-- TASK STATEMENT --
Take the lines below between the one holding "செய்யாது, தனியிடத்திற்கு அழைத்துப்" and the one holding "தாழ்ந்த நிலைமையில் கிடக்கும்", inclusive, and copy them exactly. Add nothing.

= Beginning of Section =

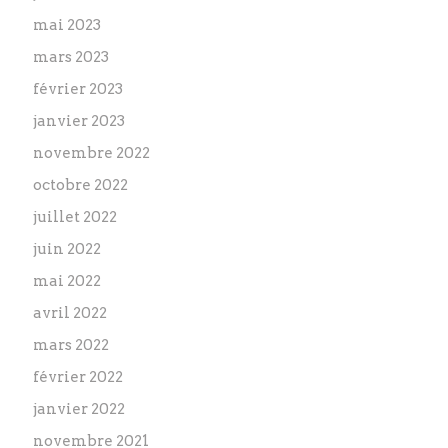
mai 2023
mars 2023
février 2023
janvier 2023
novembre 2022
octobre 2022
juillet 2022
juin 2022
mai 2022
avril 2022
mars 2022
février 2022
janvier 2022
novembre 2021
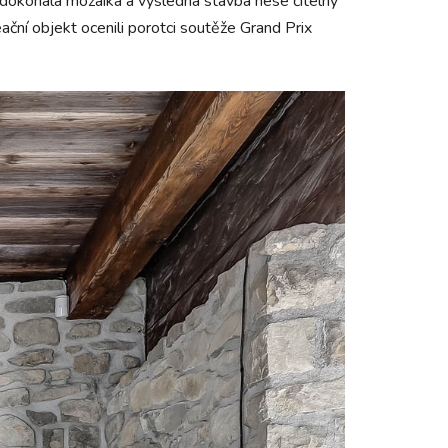
dokonalá mozaika a výsledná stavba nese čitelný
ační objekt ocenili porotci soutěže Grand Prix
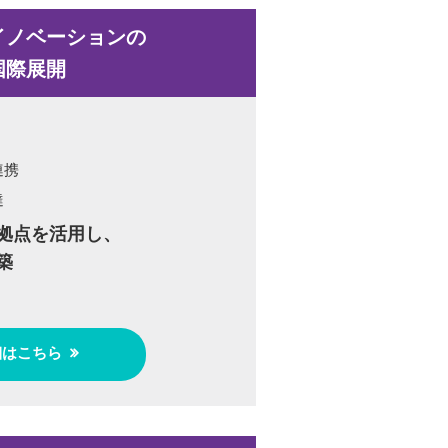
イノベーションの
国際展開
連携
達
拠点を活用し、
築
細はこちら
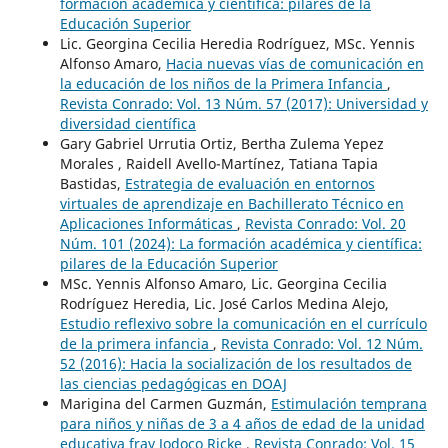
formación académica y científica: pilares de la
Educación Superior
Lic. Georgina Cecilia Heredia Rodríguez, MSc. Yennis
Alfonso Amaro,
Hacia nuevas vías de comunicación en
la educación de los niños de la Primera Infancia
,
Revista Conrado: Vol. 13 Núm. 57 (2017): Universidad y
diversidad científica
Gary Gabriel Urrutia Ortiz, Bertha Zulema Yepez
Morales , Raidell Avello-Martínez, Tatiana Tapia
Bastidas,
Estrategia de evaluación en entornos
virtuales de aprendizaje en Bachillerato Técnico en
Aplicaciones Informáticas
,
Revista Conrado: Vol. 20
Núm. 101 (2024): La formación académica y científica:
pilares de la Educación Superior
MSc. Yennis Alfonso Amaro, Lic. Georgina Cecilia
Rodríguez Heredia, Lic. José Carlos Medina Alejo,
Estudio reflexivo sobre la comunicación en el currículo
de la primera infancia
,
Revista Conrado: Vol. 12 Núm.
52 (2016): Hacia la socialización de los resultados de
las ciencias pedagógicas en DOAJ
Marigina del Carmen Guzmán,
Estimulación temprana
para niños y niñas de 3 a 4 años de edad de la unidad
educativa fray Jodoco Ricke
,
Revista Conrado: Vol. 15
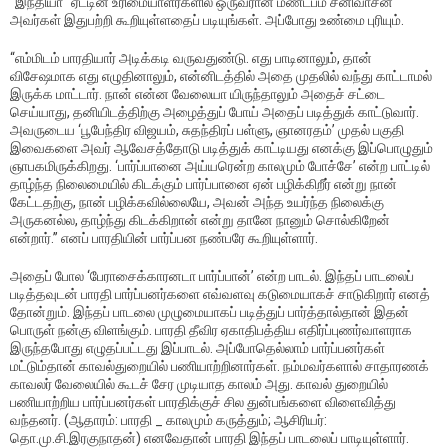
“இந்தியா’’ ஏட்டின் உரிமையாளர்களில் ஒருவரான மண்டபம் சீனிவாசன்
அவர்கள் இதுபற்றி கூறியுள்ளதைப் படியுங்கள். அப்போது உண்மை புரியும்.
“எம்மிடம் பாரதியார் அடிக்கடி வருவதுண்டு. எது பாடினாலும், தான்
விசேஷமாக எது எழுதினாலும், என்னிடத்தில் அதை முதலில் வந்து காட்டாமல்
இருக்க மாட்டார். நான் என்ன வேலையா யிருந்தாலும் அதைச் சட்டை
செய்யாது, தனியிடத்திற்கு அழைத்துப் போய் அதைப் படித்துக் காட்டுவார்.
அவருடைய ‘பூபேந்திர விஜயம், சுதந்திரப் பள்ளு, ஞானரதம்’ முதல் பகுதி
இவைகளை அவர் ஆவேசத்தோடு படித்துக் காட்டியது எனக்கு இப்பொழுதும்
ஞாபகமிருக்கிறது. ‘பார்ப்பானை அய்யரென்ற காலமும் போச்சே’ என்ற பாட்டில்
தாழ்ந்த நிலைமையில் கிடக்கும் பார்ப்பானை ஏன் பழிக்கிறீர் என்று நான்
கேட்டதற்கு, நான் பழிக்கவில்லையே, அவன் அந்த உயர்ந்த நிலைக்கு
அருகனல்ல, தாழ்ந்து கிடக்கிறான் என்று தானே நானும் சொல்கிறேன்
என்றார்.’’ எனப் பாரதியின் பார்ப்பன நண்பரே கூறியுள்ளார்.
அதைப் போல ‘பேராசைக்காரனடா பார்ப்பான்’ என்ற பாடல். இந்தப் பாடலைப்
படித்தவுடன் பாரதி பார்ப்பனர்களை எவ்வளவு கடுமையாகச் சாடுகிறார் எனத்
தோன்றும். இந்தப் பாடலை முழுமையாகப் படித்துப் பார்த்தால்தான் இதன்
பொருள் நன்கு விளங்கும். பாரதி தீவிர ஏகாதிபத்திய எதிர்ப்புணர்வாளராக
இருந்தபோது எழுதப்பட்டது இப்பாடல். அப்போதெல்லாம் பார்ப்பனர்கள்
மட்டும்தான் காவல்துறையில் பணியாற்றினார்கள். நம்மவர்களால் சாதாரணக்
காவலர் வேலையில் கூடச் சேர முடியாத காலம் அது. காவல் துறையில்
பணியாற்றிய பார்ப்பனர்கள் பாரதிக்குச் சில துன்பங்களை விளைவித்து
வந்தனர். (ஆதாரம்: பாரதி _ காலமும் கருத்தும்; ஆசிரியர்:
தொ.மு.சி.இரகுநாதன்) எனவேதான் பாரதி இந்தப் பாடலைப் பாடியுள்ளார்.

= End of Section =

-- ANSWER BELOW --
செய்யாது, தனியிடத்திற்கு அழைத்துப் போய் அதைப் படித்துக் காட்டுவார்.
அவருடைய ‘பூபேந்திர விஜயம், சுதந்திரப் பள்ளு, ஞானரதம்’ முதல் பகுதி
இவைகளை அவர் ஆவேசத்தோடு படித்துக் காட்டியது எனக்கு இப்பொழுதும்
ஞாபகமிருக்கிறது. ‘பார்ப்பானை அய்யரென்ற காலமும் போச்சே’ என்ற பாட்டில்
தாழ்ந்த நிலைமையில் கிடக்கும் பார்ப்பானை ஏன் பழிக்கிறீர் என்று நான்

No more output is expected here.